*WORK INSTRUCTION*: Recast the listing as a Markdown table with the columns "Row" and "Line," leaving out blank lines. Start at the line that contains "The value of" and continue through the end of the listing.

(Quiz items based on charts)
◆ ◆ ◆

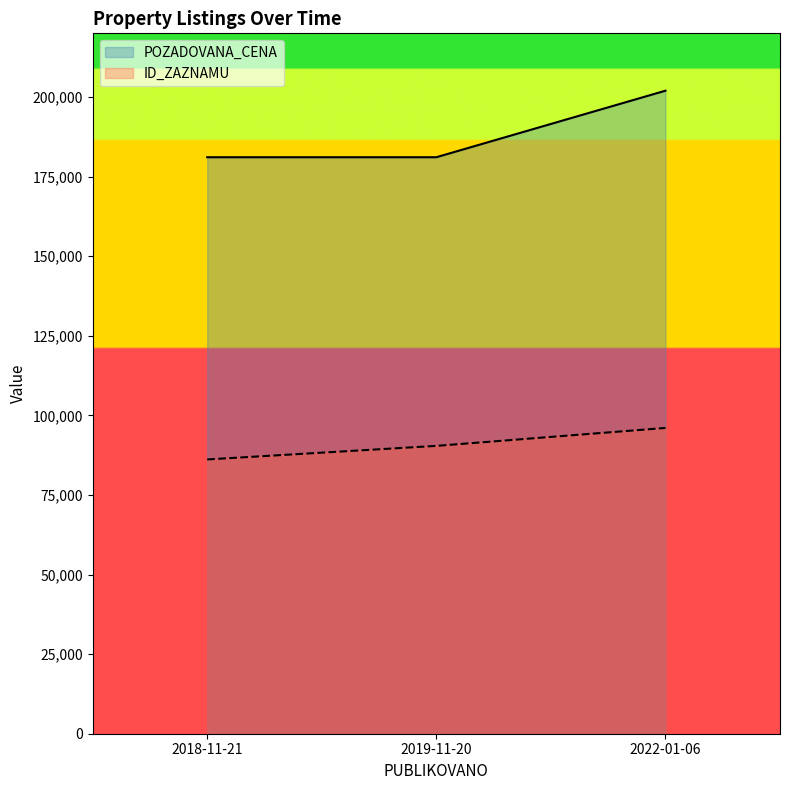

Is it true that POZADOVANA_CENA equals 322861 at 2019-11-20?

False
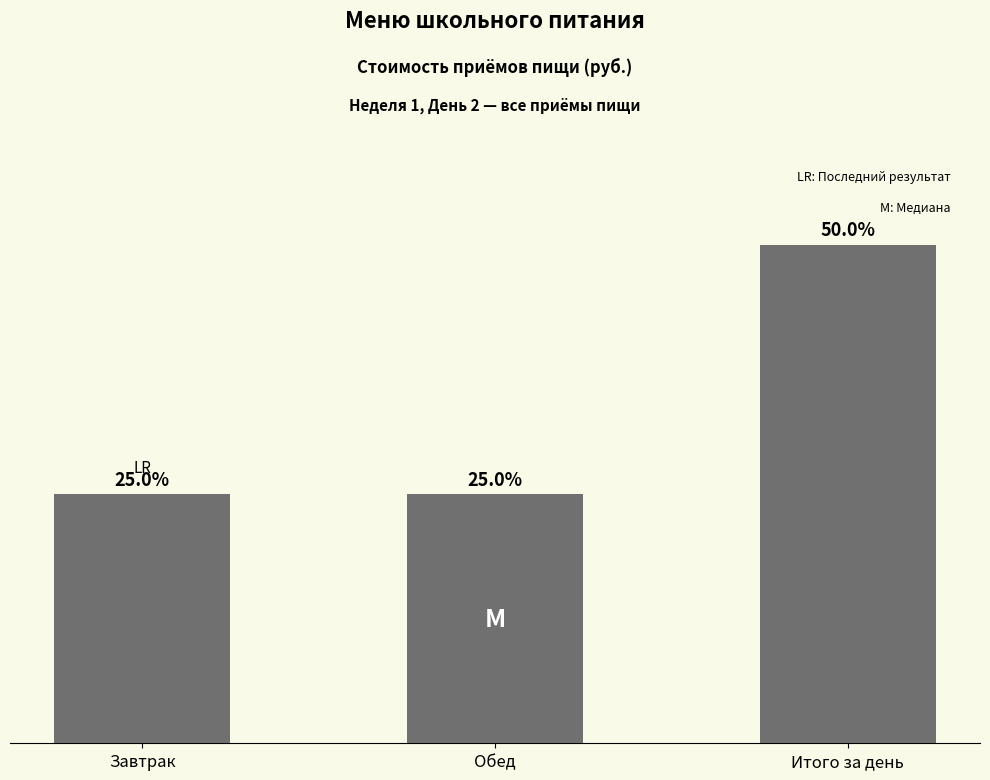

Are the bars grouped side by side (vs. stacked)?

No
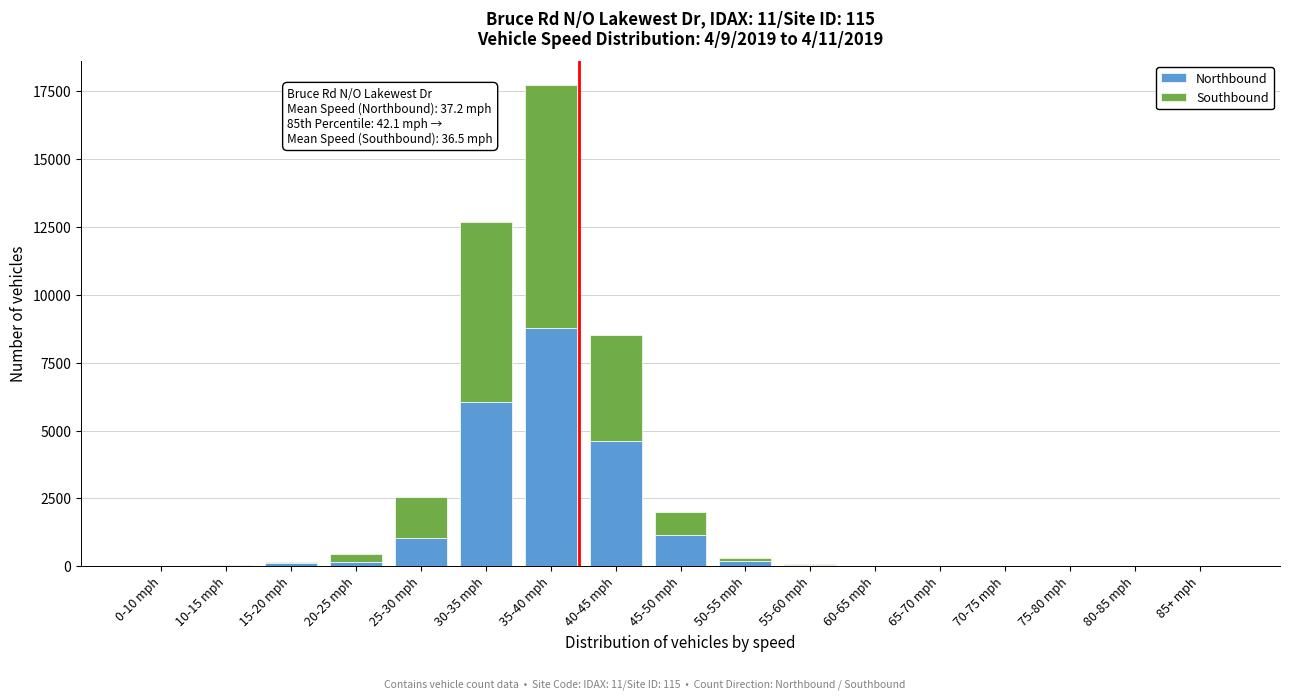

The value of Northbound at 0-10 mph is -5639. True or false?

False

◆ ◆ ◆

*REPLY*:
| Row | Line |
|---|---|
| 1 | The value of Northbound at 0-10 mph is -5639. True or false? |
| 2 | False |